▶ **DIRECTIONS**
Will you quote the listing below word for word, starting at its very first line and going on through the line containing "It says 10 h 48 min", with that line included and nothing past it?

Extracted data entries:
⁂
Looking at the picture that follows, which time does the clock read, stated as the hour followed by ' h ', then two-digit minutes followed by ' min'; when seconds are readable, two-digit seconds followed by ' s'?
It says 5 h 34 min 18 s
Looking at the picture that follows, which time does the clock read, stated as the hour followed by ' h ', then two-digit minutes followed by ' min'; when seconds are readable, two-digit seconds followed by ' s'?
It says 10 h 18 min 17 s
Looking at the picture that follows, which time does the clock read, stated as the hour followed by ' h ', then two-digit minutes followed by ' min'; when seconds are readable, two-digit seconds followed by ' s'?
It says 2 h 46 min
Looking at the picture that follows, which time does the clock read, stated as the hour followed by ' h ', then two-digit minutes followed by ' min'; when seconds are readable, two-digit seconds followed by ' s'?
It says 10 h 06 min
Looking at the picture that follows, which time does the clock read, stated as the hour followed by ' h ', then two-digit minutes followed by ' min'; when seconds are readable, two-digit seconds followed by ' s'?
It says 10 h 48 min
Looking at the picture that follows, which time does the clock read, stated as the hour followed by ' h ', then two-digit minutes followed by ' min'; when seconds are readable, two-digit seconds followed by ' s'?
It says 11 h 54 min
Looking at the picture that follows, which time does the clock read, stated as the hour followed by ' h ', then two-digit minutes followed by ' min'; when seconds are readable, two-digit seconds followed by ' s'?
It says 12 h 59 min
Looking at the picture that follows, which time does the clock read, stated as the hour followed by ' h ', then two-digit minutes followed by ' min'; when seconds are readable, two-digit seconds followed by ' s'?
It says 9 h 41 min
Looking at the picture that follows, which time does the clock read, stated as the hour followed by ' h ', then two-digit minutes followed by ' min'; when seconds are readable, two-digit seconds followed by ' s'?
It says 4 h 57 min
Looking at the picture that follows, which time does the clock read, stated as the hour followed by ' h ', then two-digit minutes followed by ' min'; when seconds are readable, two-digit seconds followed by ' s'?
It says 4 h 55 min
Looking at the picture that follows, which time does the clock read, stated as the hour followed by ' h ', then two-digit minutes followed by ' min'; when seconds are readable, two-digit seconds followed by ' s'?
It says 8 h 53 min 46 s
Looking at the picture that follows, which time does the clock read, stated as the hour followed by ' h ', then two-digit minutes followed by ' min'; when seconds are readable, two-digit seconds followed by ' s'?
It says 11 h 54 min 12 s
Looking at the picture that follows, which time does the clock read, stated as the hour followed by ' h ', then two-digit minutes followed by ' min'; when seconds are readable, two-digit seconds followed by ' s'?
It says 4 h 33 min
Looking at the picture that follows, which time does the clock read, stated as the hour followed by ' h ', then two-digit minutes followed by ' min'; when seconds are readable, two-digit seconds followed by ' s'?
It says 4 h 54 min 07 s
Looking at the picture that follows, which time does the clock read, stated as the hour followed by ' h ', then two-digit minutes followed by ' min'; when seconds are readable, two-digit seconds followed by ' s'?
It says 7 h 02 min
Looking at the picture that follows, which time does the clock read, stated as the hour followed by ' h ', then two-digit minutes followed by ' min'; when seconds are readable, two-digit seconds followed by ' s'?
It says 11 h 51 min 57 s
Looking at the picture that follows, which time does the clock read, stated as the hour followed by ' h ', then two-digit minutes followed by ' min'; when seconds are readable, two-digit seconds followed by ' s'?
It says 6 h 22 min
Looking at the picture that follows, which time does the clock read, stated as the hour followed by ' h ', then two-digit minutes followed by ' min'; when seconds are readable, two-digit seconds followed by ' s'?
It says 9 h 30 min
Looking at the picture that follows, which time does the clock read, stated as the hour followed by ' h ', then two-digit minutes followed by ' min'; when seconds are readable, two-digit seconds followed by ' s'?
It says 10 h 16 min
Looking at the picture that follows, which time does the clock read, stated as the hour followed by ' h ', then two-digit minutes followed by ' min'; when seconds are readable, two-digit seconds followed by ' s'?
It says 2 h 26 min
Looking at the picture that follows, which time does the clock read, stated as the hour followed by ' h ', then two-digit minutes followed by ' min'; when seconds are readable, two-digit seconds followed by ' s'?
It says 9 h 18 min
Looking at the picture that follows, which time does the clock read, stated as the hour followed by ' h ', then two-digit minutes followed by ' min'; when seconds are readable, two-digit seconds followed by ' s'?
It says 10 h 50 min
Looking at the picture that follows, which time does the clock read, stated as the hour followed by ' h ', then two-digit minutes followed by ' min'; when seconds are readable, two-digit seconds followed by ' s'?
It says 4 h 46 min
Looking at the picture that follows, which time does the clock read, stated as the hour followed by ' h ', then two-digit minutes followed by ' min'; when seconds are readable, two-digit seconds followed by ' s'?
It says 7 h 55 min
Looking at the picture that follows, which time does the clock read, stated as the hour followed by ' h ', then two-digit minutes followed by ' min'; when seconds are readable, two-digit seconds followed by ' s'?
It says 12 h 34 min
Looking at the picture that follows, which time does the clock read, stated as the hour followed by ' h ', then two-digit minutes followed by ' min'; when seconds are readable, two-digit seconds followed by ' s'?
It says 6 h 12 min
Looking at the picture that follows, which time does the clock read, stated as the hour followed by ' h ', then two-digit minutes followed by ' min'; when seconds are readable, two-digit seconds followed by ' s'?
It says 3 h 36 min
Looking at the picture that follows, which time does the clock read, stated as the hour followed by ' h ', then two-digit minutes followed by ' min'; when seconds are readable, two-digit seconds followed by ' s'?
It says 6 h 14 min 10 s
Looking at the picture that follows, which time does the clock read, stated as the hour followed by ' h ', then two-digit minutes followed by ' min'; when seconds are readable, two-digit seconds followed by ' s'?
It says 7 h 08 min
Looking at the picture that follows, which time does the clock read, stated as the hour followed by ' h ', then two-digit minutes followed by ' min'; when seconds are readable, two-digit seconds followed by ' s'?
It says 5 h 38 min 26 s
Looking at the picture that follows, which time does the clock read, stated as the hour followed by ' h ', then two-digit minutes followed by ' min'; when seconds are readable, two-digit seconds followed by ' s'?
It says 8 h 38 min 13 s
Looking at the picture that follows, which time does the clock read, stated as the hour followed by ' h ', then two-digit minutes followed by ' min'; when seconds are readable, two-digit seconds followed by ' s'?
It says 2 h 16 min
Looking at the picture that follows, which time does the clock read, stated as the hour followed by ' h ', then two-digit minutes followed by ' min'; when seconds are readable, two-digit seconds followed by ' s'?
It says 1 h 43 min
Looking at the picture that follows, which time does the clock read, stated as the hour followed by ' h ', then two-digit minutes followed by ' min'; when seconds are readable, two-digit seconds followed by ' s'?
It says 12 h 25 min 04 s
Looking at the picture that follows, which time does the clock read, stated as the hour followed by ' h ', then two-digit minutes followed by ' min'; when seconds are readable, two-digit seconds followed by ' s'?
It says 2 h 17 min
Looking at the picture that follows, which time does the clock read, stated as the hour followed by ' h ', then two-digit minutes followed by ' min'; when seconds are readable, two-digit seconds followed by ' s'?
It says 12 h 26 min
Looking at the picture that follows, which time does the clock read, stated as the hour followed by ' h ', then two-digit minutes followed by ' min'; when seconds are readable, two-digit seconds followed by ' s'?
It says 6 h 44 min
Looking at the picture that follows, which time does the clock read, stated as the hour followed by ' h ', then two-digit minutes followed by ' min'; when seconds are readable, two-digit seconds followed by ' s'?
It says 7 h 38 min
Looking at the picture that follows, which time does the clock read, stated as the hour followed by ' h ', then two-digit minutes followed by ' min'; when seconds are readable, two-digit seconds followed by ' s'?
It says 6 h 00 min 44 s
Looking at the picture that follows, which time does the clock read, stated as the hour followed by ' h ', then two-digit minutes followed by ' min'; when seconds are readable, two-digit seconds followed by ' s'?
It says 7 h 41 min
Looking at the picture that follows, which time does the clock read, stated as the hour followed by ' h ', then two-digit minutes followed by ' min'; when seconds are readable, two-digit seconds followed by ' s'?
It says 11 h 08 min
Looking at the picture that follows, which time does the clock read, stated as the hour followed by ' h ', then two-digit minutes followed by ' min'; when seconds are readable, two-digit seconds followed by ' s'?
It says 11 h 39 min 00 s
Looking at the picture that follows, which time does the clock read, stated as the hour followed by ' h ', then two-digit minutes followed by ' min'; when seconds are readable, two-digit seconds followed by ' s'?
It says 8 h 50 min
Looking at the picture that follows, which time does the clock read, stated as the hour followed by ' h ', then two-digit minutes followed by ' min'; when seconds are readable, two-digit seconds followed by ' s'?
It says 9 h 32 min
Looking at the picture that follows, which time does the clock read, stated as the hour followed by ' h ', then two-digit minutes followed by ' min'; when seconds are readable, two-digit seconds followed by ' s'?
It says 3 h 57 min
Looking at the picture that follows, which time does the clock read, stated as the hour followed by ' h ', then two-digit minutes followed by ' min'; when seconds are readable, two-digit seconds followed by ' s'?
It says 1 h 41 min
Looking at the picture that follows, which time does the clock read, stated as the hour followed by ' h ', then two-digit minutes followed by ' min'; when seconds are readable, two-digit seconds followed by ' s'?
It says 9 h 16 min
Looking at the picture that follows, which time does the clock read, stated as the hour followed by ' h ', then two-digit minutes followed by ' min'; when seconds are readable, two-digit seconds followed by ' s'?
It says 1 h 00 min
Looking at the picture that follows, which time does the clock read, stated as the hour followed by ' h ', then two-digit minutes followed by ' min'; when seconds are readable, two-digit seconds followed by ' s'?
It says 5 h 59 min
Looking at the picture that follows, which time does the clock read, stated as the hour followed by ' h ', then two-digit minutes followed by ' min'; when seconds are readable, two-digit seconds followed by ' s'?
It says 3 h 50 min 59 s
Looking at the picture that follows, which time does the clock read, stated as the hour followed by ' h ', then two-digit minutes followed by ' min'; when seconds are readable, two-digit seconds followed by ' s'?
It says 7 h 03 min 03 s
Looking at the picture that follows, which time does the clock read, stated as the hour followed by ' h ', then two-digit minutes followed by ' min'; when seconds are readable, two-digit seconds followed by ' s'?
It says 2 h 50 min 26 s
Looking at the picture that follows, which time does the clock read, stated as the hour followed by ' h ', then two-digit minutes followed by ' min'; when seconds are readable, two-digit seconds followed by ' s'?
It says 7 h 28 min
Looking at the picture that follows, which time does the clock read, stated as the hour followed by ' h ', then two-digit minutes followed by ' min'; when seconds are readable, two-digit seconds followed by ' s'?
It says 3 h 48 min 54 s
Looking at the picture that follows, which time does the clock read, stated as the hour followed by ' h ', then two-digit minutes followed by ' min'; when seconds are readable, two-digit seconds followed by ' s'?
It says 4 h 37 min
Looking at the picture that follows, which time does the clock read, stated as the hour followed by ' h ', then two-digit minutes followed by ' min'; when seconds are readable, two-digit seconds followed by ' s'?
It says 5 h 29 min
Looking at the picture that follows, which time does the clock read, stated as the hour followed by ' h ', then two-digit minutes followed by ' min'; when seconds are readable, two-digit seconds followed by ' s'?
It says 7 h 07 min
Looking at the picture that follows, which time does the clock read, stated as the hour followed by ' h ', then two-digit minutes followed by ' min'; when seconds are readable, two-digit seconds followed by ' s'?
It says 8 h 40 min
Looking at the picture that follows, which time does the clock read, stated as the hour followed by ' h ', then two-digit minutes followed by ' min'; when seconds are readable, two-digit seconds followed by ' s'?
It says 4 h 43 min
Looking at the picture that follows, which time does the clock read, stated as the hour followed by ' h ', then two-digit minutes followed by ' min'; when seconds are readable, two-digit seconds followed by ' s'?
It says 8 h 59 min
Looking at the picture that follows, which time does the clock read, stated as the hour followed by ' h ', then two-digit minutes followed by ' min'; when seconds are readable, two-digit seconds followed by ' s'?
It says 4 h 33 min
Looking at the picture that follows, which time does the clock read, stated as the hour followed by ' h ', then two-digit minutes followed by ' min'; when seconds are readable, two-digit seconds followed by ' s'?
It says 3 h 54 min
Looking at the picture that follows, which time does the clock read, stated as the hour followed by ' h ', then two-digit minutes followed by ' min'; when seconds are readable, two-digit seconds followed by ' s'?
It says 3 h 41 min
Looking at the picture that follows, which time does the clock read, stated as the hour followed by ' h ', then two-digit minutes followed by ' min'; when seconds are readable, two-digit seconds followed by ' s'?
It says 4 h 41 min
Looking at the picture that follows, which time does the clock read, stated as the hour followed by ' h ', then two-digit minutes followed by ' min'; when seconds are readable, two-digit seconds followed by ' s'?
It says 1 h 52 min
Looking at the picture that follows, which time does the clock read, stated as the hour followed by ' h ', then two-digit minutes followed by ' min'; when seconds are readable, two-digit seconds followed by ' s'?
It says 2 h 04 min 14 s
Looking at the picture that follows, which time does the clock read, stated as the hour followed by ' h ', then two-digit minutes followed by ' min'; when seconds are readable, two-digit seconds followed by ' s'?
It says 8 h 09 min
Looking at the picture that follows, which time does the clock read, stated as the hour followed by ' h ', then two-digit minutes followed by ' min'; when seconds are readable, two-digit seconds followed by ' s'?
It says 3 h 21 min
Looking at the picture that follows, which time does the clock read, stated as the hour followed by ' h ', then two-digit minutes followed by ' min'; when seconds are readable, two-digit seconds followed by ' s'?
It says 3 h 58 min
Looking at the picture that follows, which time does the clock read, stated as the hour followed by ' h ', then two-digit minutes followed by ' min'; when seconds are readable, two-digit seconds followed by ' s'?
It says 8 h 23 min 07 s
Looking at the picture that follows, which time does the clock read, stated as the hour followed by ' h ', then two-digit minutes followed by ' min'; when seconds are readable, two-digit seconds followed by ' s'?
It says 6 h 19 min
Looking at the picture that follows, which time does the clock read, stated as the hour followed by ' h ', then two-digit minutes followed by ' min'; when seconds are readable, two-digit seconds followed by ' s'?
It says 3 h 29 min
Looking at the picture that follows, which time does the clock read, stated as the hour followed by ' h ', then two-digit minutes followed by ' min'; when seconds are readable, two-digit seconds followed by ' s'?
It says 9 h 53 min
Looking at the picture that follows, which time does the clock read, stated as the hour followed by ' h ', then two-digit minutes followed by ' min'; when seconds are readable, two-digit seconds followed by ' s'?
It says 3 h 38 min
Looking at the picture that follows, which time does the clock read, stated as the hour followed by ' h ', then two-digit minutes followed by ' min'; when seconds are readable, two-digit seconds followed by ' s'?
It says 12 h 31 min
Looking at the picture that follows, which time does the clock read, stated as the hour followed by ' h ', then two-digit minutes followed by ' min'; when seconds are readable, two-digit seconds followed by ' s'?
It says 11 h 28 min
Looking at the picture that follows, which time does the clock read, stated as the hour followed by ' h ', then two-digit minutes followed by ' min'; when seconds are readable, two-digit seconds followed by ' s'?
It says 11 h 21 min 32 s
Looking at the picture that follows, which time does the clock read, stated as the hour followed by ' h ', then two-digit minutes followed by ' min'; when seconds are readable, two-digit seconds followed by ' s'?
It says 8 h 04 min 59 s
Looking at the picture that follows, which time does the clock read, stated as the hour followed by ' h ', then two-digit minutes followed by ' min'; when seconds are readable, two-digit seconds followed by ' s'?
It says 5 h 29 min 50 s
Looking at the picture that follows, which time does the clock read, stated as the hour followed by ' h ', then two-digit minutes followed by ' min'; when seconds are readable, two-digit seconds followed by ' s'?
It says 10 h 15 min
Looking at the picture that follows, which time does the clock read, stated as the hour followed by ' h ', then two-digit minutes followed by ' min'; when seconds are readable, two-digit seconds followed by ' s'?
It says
⁂
▶ **EXERCISE OUTPUT**
Looking at the picture that follows, which time does the clock read, stated as the hour followed by ' h ', then two-digit minutes followed by ' min'; when seconds are readable, two-digit seconds followed by ' s'?
It says 5 h 34 min 18 s
Looking at the picture that follows, which time does the clock read, stated as the hour followed by ' h ', then two-digit minutes followed by ' min'; when seconds are readable, two-digit seconds followed by ' s'?
It says 10 h 18 min 17 s
Looking at the picture that follows, which time does the clock read, stated as the hour followed by ' h ', then two-digit minutes followed by ' min'; when seconds are readable, two-digit seconds followed by ' s'?
It says 2 h 46 min
Looking at the picture that follows, which time does the clock read, stated as the hour followed by ' h ', then two-digit minutes followed by ' min'; when seconds are readable, two-digit seconds followed by ' s'?
It says 10 h 06 min
Looking at the picture that follows, which time does the clock read, stated as the hour followed by ' h ', then two-digit minutes followed by ' min'; when seconds are readable, two-digit seconds followed by ' s'?
It says 10 h 48 min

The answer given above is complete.